--- What to work on ---
Leave every picture behind and copy the rest of the entries below exactly.

[Dataset excerpts]

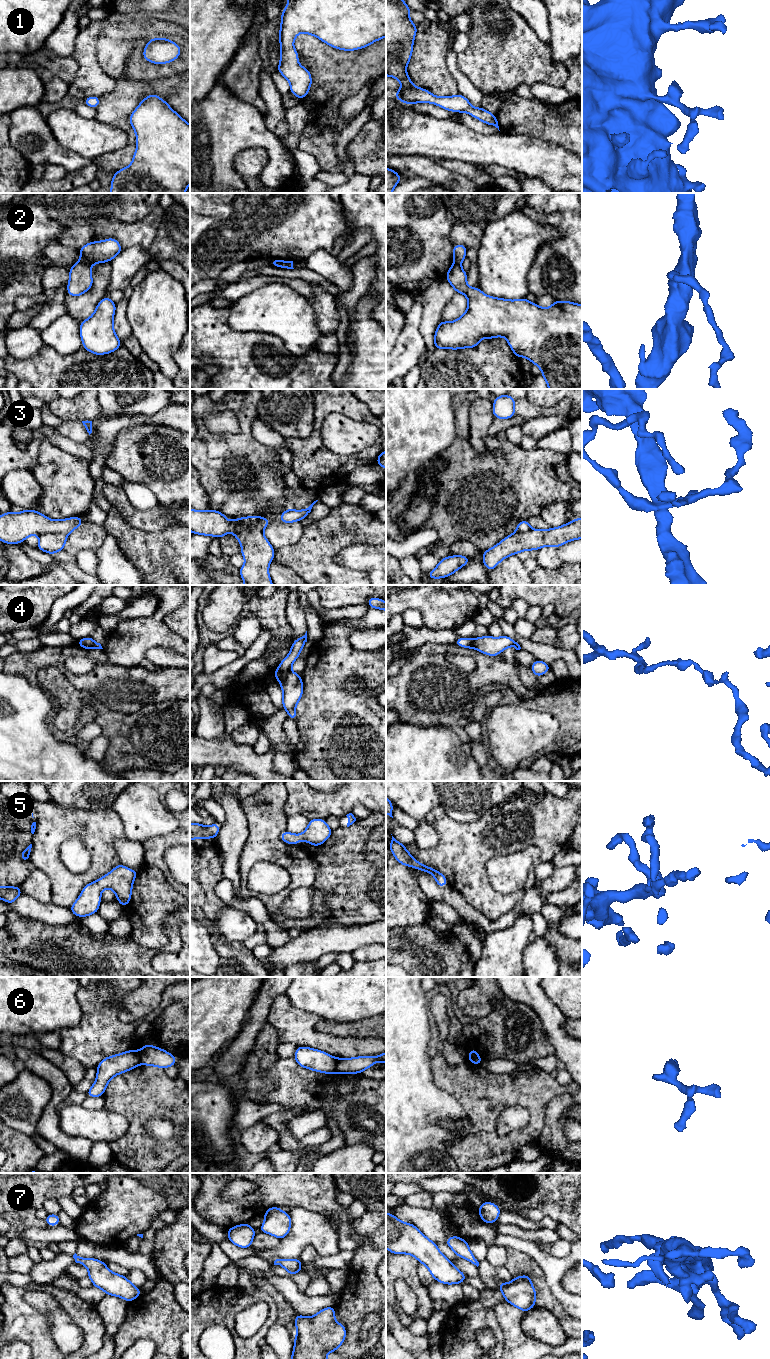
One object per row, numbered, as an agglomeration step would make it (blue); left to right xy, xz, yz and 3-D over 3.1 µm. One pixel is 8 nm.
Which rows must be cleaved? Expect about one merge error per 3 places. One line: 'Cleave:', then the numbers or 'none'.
Cleave: 2, 3, 4, 6

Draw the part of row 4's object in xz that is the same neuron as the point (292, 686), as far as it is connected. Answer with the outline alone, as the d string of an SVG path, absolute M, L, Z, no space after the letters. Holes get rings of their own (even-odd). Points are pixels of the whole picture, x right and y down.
M290 671L288 675L280 681L280 687L283 691L282 705L288 713L288 718L297 720L298 716L295 712L295 707L303 694L301 675Z

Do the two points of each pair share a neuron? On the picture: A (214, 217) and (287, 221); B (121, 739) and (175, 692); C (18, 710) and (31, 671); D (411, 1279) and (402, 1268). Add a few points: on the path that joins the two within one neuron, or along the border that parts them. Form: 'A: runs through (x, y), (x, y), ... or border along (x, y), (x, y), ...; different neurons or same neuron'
A: runs through (232, 221), (269, 221); same neuron
B: border along (179, 699), (148, 702), (142, 707); different neurons
C: border along (10, 673), (21, 673), (31, 684), (36, 686); different neurons
D: runs through (410, 1276), (405, 1271); same neuron

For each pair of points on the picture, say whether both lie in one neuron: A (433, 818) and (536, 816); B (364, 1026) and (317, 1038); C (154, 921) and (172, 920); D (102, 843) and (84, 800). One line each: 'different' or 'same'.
A: same
B: different
C: different
D: different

[/Dataset excerpts]

--- Task answer ---
One object per row, numbered, as an agglomeration step would make it (blue); left to right xy, xz, yz and 3-D over 3.1 µm. One pixel is 8 nm.
Which rows must be cleaved? Expect about one merge error per 3 places. One line: 'Cleave:', then the numbers or 'none'.
Cleave: 2, 3, 4, 6

Draw the part of row 4's object in xz that is the same neuron as the point (292, 686), as far as it is connected. Answer with the outline alone, as the d string of an SVG path, absolute M, L, Z, no space after the letters. Holes get rings of their own (even-odd). Points are pixels of the whole picture, x right and y down.
M290 671L288 675L280 681L280 687L283 691L282 705L288 713L288 718L297 720L298 716L295 712L295 707L303 694L301 675Z

Do the two points of each pair share a neuron? On the picture: A (214, 217) and (287, 221); B (121, 739) and (175, 692); C (18, 710) and (31, 671); D (411, 1279) and (402, 1268). Add a few points: on the path that joins the two within one neuron, or along the border that parts them. Form: 'A: runs through (x, y), (x, y), ... or border along (x, y), (x, y), ...; different neurons or same neuron'
A: runs through (232, 221), (269, 221); same neuron
B: border along (179, 699), (148, 702), (142, 707); different neurons
C: border along (10, 673), (21, 673), (31, 684), (36, 686); different neurons
D: runs through (410, 1276), (405, 1271); same neuron

For each pair of points on the picture, say whether both lie in one neuron: A (433, 818) and (536, 816); B (364, 1026) and (317, 1038); C (154, 921) and (172, 920); D (102, 843) and (84, 800). One line each: 'different' or 'same'.
A: same
B: different
C: different
D: different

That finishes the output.